От голоса его мурашки толпами по телу. Разговор ни о чём, а у меня такая реакция, будто я снова превратилась в девчонку пубертатного периода, которая впервые заговорила с понравившимся парнем старше неё. Только старше здесь вовсе не Илья, и мне совсем не стоит об этом забывать.

— Потому что Наську рубануло. Думаю, до утра уже.

— Ты её не заберёшь?

Мысленно морщусь от того, что в голосе проскакивают нотки истерики. Устраиваюсь за столом и наблюдаю за тем, как Илья прибирается. Чёткие, скупые движения. Внимательно смотрит везде в поисках осколков. Замирает на долю секунды, когда слышит мой вопрос и, не глядя на меня, мотает головой.

— Нет, если ты не против её оставить, конечно.

— Не против. И ты оставайся.

Чёрт… Я точно вернулась лет на двадцать назад, раз у меня теперь настолько мало мозгов в голове. Представить, что замужняя-Екатерина-Олеговна-которая-в-браке-два-десятка-лет предложила такое малознакомому мужчине, невозможно. Только теперь и обстоятельства ведь совсем иные.

— Я имею ввиду, переночуешь здесь, в гостиной. Там диван. А мы с Настей в спальне.

Он отставляет веник и совок и ничего не отвечает. Просто молча достаёт из холодильника мясо и овощи, безошибочно находит разделочную доску и нож и начинает сосредоточенно нарезать стейки. А я чувствую себя полной дурой.

— Посмотрим, — наконец, выдаёт он, ставя сковороду на плиту. Берётся за салат, а у меня снова мелькает в голове мысль, неуместная и не соответствующая возрасту — это самое сексуальное, что я видела в последнее время. Когда молодой мужчина, закатав рукава рубашки, стоит возле моей плиты и готовит для нас ужин.

С Вадимом всё было совсем иначе. Я знала, что для него женские хлопоты — это то, за что он не возьмётся даже под дулом пистолета. Да и не было у Персидского никакой нужды готовить или убираться, всем этим занималась я. Интересно, а с Майей он такой же? Непримиримый к подобному? Или же она сумела и здесь открыть в Вадиме новые грани?

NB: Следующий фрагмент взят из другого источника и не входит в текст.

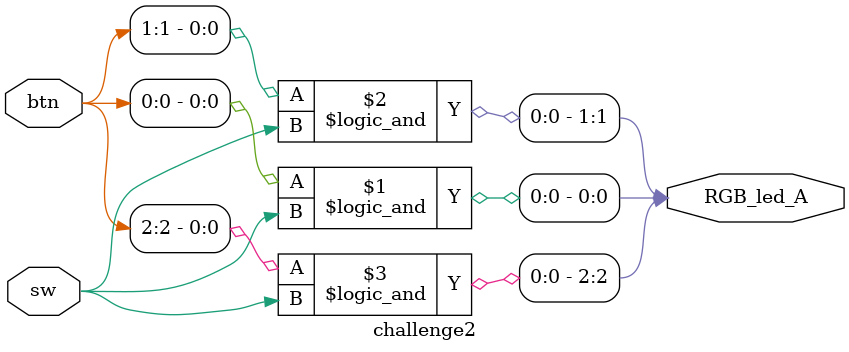
<source format=v>
`timescale 1ns / 1ps


module challenge2(
    input sw,
    input [2:0] btn,
    output [2:0] RGB_led_A
    );
   
   assign  RGB_led_A[0] = btn [0] && sw;
   assign  RGB_led_A[1] = btn [1] && sw;
   assign  RGB_led_A[2] = btn [2] && sw;
   
   
endmodule

</source>
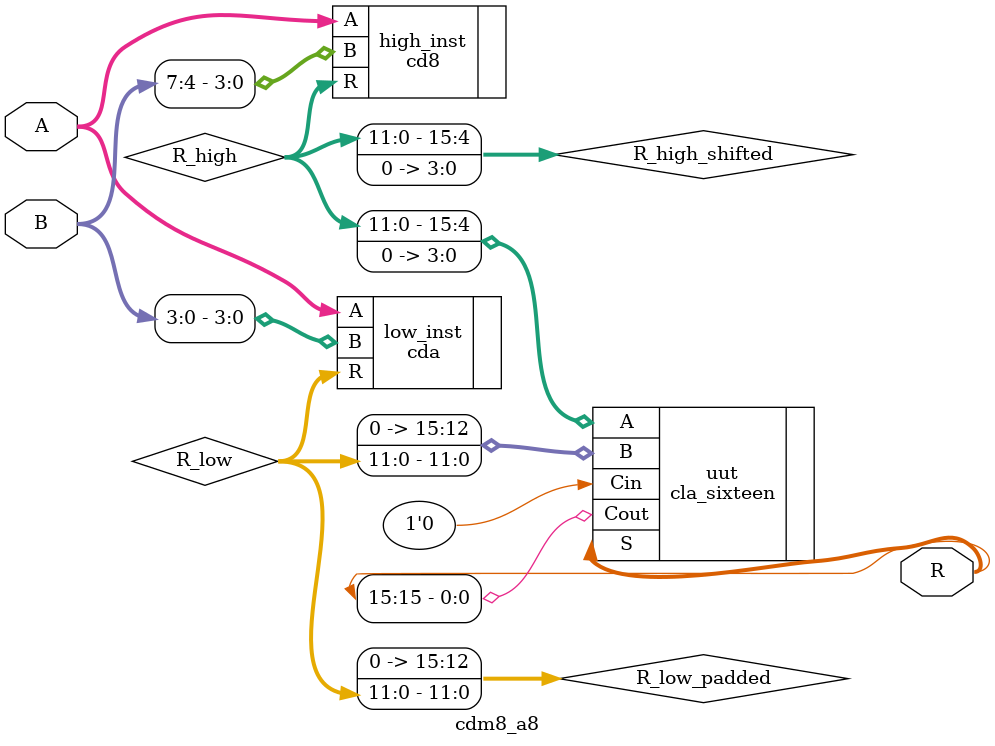
<source format=v>
`include "cda.v"
`include "cd8.v"
`include "cla_sixteen.v"


module cdm8_a8 (
    input [7:0] A,         // Input array A, 8 bits wide
    input [7:0] B,         // Input array B, 8 bits wide
    output [15:0] R        // Output array R, 16 bits wide
);

wire [11:0] R_low, R_high;
wire [15:0] R_high_shifted,R_low_padded;
wire useless;

// Instantiate the Arraymul_eight_four module for the least significant bits of B
cda low_inst (
    .A(A),                 // Connect input array A
    .B(B[3:0]),            // Connect least significant 4 bits of input array B
    .R(R_low)              // Connect output array R_low
);

// Instantiate the Arraymul_eight_four module for the most significant bits of B
cd8 high_inst (
    .A(A),                 // Connect input array A
    .B(B[7:4]),            // Connect most significant 4 bits of input array B
    .R(R_high)             // Connect output array R_high
);

// Concatenate the results to form the output array R

// Left shift R_high by 4 bits (equivalent to multiplying by 16)
assign R_high_shifted = {R_high, 4'b0};

// Pad R_low with 4 additional zero bits
assign R_low_padded = {4'b0, R_low};

// Instantiate cla_sixteen module with required connections
cla_sixteen uut (
    .A(R_high_shifted),  // Connect R_high_shifted as A
    .B(R_low_padded),    // Connect R_low_padded as B
    .Cin(1'b0),          // Connect Cin as 0
    .S(R[15:0]),         // Connect lower 16 bits of output R as S
    .Cout(R[15])         // Connect Cout of cla_sixteen as Cout
);


endmodule

</source>
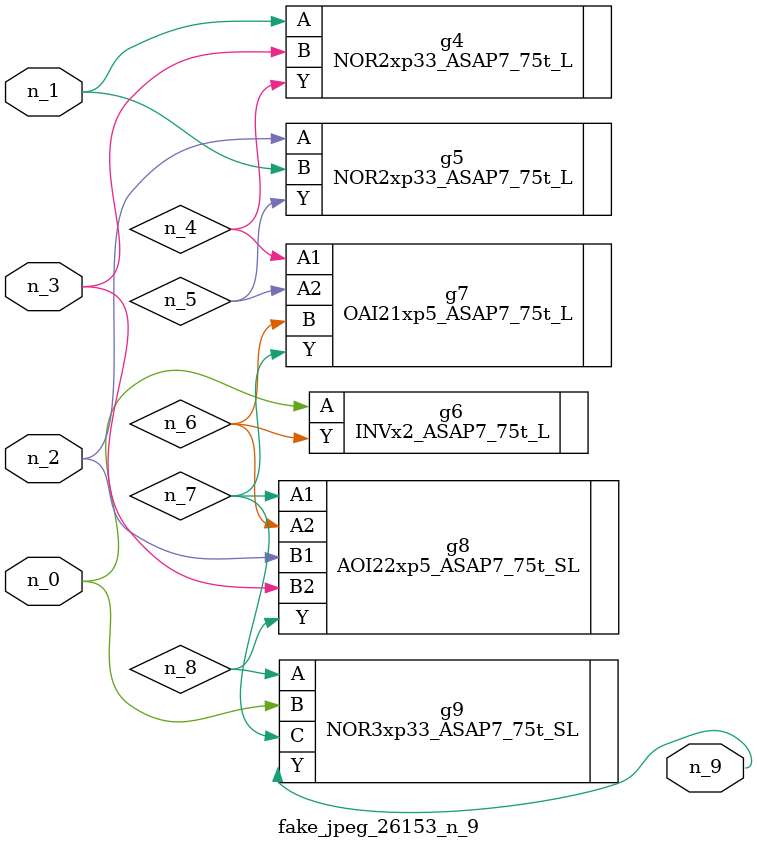
<source format=v>
module fake_jpeg_26153_n_9 (n_0, n_3, n_2, n_1, n_9);

input n_0;
input n_3;
input n_2;
input n_1;

output n_9;

wire n_4;
wire n_8;
wire n_6;
wire n_5;
wire n_7;

NOR2xp33_ASAP7_75t_L g4 ( 
.A(n_1),
.B(n_3),
.Y(n_4)
);

NOR2xp33_ASAP7_75t_L g5 ( 
.A(n_2),
.B(n_1),
.Y(n_5)
);

INVx2_ASAP7_75t_L g6 ( 
.A(n_0),
.Y(n_6)
);

OAI21xp5_ASAP7_75t_L g7 ( 
.A1(n_4),
.A2(n_5),
.B(n_6),
.Y(n_7)
);

AOI22xp5_ASAP7_75t_SL g8 ( 
.A1(n_7),
.A2(n_6),
.B1(n_2),
.B2(n_3),
.Y(n_8)
);

NOR3xp33_ASAP7_75t_SL g9 ( 
.A(n_8),
.B(n_0),
.C(n_7),
.Y(n_9)
);


endmodule
</source>
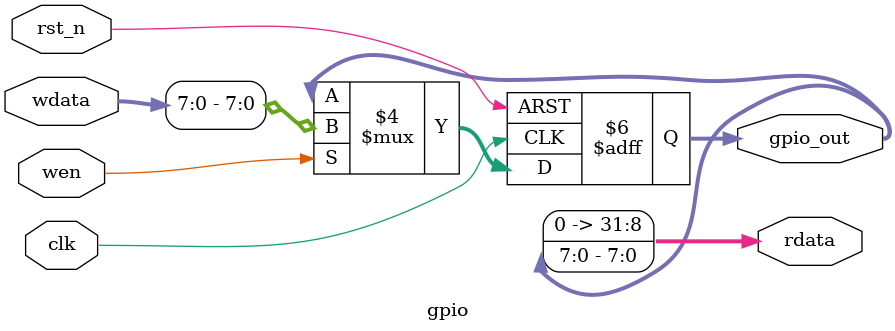
<source format=v>
`timescale 1ns / 1ps
module gpio(
    input  wire        clk,
    input  wire        rst_n,
    input  wire        wen,
    input  wire [31:0] wdata,
    output reg  [31:0] rdata,
    output reg  [7:0]  gpio_out
);
    always @(posedge clk or negedge rst_n) begin
        if (!rst_n) begin
            gpio_out <= 8'h00;
        end else if (wen) begin
            gpio_out <= wdata[7:0];
        end
    end

    always @(*) begin
        rdata = {24'b0, gpio_out};
    end
endmodule

</source>
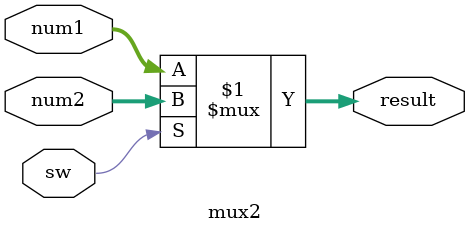
<source format=v>
`timescale 1ns / 1ps


module mux2
    #(parameter WIDTH=8)
    (
input [WIDTH-1:0] num1,
input [WIDTH-1:0] num2,
input sw,
output [WIDTH-1:0] result
);
assign result = sw ? num2 : num1;
endmodule


</source>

От этих мыслей во рту появляется горечь, которую не перебить ничем. Даже чудесным запахом жарящегося мяса, от которого в любой другой ситуации проснулся бы зверский аппетит. Начиная злиться, поднимаюсь из-за стола, чтобы вытащить из шкафчика бутылку красного вина. Эти чёртовы Вадим и Майя не должны вообще никак влиять на мою жизнь. И тем более портить её своим присутствием в моих мыслях.

— Что тебе достать? — тут же реагирует Илья, когда я безуспешно пытаюсь подняться на носочках, чтобы дотянуться до верхнего шкафчика.

— Вино.

— Ну чего не сказала? Я же здесь не для красоты стою.

Он вытирает руки о полотенце, достаёт бутылку и начинает копаться в ящике в поисках штопора. И я снова замираю, думая о том, насколько всё это мне кажется правильным.

— Что? — наконец уточняет, начиная открывать вино.